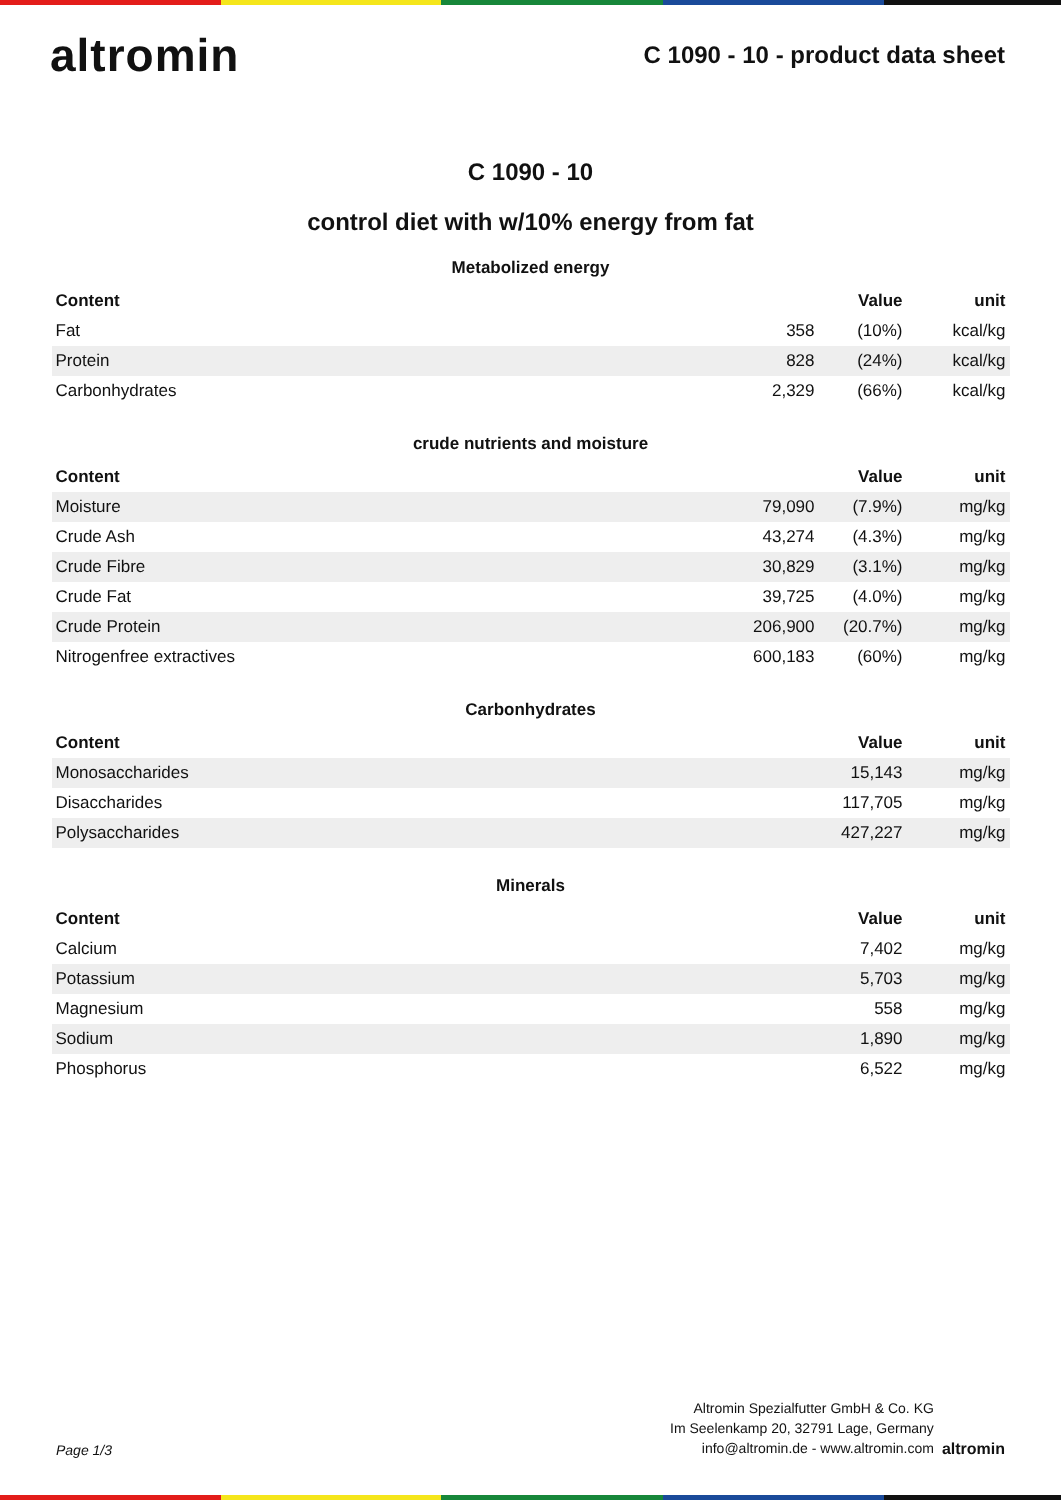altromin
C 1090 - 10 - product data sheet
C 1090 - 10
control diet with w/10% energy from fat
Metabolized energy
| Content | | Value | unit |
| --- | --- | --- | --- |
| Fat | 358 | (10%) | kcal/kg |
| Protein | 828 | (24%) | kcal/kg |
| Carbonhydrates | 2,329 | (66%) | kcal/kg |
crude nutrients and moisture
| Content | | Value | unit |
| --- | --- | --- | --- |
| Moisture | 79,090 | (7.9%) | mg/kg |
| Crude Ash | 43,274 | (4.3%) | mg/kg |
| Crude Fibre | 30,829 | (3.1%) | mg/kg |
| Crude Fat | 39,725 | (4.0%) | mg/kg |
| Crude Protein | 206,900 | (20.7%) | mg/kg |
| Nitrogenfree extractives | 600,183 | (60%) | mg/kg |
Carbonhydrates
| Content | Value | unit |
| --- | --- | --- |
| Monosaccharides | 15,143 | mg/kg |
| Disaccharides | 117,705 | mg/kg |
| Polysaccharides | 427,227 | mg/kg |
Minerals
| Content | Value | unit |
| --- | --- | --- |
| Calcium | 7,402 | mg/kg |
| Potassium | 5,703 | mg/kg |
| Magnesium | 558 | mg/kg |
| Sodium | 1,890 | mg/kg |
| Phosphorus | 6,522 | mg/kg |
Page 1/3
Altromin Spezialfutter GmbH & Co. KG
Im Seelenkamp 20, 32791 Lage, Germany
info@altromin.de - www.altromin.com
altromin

****************

TASK DESCRIPTION =
Copy each line of the records that contains the word "Protein".

ANSWER BELOW =
| Protein | 828 | (24%) | kcal/kg |
| Crude Protein | 206,900 | (20.7%) | mg/kg |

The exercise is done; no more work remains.